Records for this exercise: Begin
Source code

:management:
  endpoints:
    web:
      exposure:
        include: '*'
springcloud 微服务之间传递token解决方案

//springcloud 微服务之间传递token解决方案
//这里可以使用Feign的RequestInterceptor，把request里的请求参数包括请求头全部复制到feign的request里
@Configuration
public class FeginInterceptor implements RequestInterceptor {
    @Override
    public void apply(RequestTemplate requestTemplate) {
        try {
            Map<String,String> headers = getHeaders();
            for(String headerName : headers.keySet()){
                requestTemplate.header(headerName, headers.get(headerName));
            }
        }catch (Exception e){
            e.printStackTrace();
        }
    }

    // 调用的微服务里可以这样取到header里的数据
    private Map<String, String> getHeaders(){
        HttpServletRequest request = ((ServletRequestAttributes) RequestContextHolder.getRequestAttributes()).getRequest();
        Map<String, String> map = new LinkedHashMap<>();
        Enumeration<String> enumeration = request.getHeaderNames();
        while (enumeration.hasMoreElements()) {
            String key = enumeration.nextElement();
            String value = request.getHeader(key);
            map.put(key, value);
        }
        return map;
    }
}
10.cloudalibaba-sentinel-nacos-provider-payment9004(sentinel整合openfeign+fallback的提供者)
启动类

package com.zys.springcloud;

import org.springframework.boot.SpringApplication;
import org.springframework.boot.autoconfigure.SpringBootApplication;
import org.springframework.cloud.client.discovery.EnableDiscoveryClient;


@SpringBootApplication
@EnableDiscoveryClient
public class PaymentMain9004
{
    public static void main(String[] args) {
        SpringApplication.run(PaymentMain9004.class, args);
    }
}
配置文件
Records for this exercise: End
Locate each line in the listing above that contains the string "args", and copy those lines.

*Result of the exercise:*
    public static void main(String[] args) {
        SpringApplication.run(PaymentMain9004.class, args);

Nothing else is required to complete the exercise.